*What the task requires:* Filter the material below down to the lines containing the word "pixels".

*Task material:*

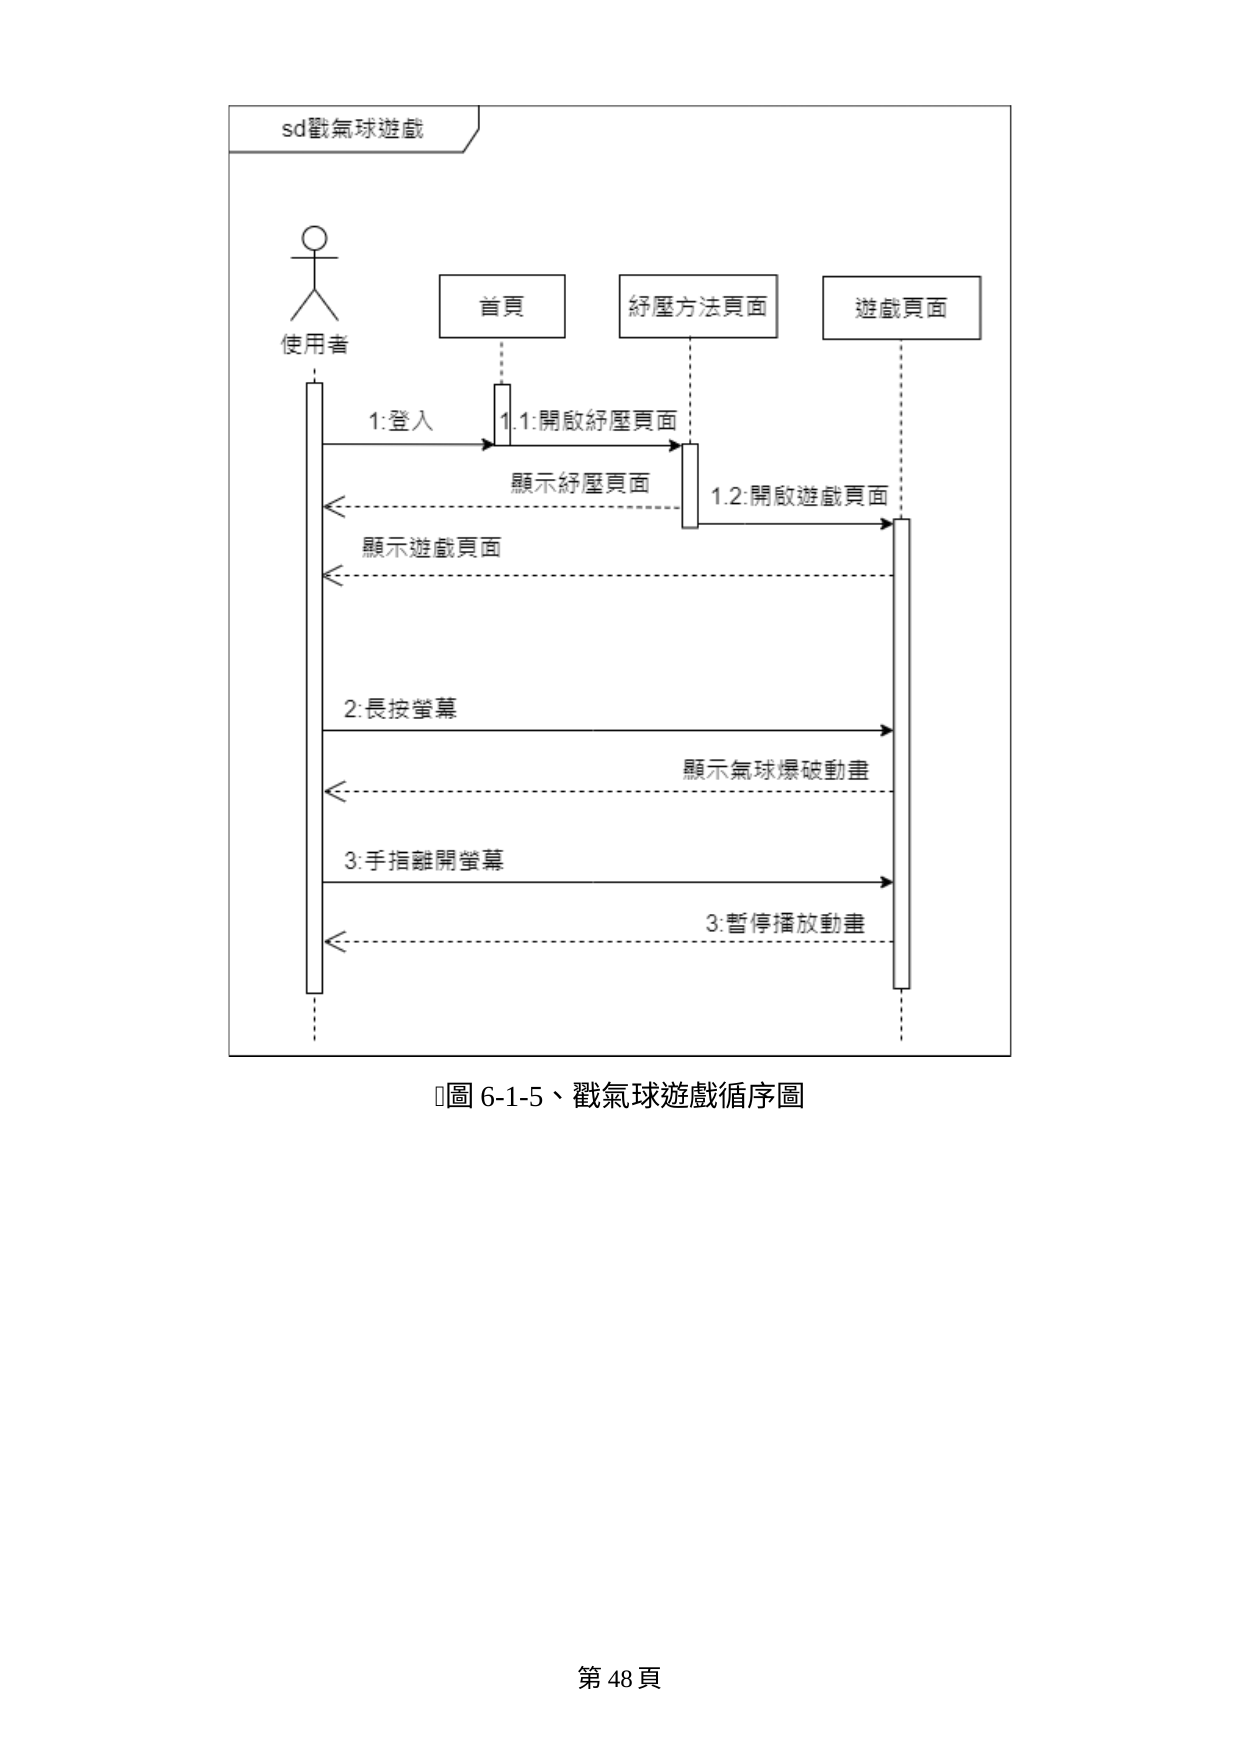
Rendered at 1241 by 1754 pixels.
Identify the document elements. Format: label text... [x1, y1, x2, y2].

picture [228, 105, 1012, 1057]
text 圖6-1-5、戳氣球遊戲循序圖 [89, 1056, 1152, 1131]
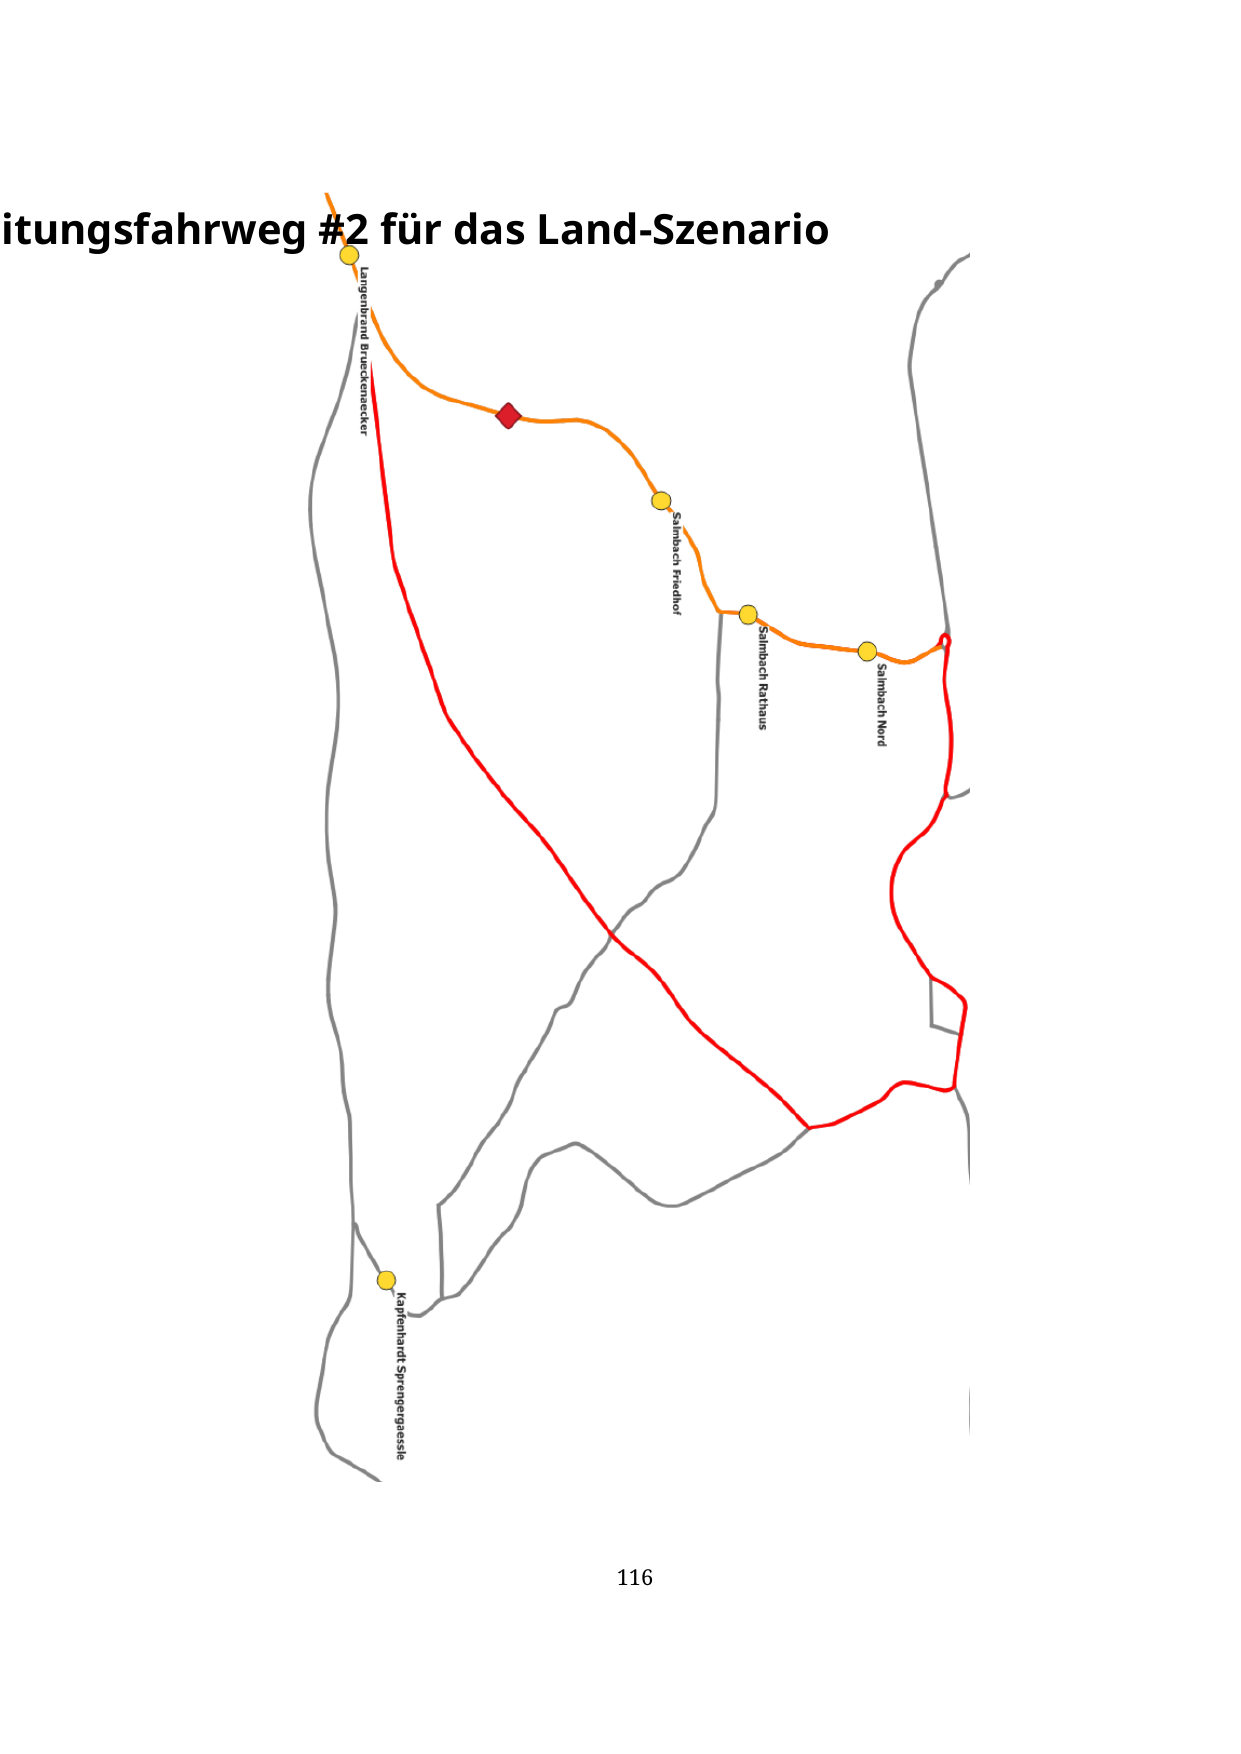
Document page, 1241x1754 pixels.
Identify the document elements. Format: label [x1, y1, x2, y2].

*Response for this exercise:*
Rendered at 1241 by 1754 pixels.
Document page, 1241x1754 pixels.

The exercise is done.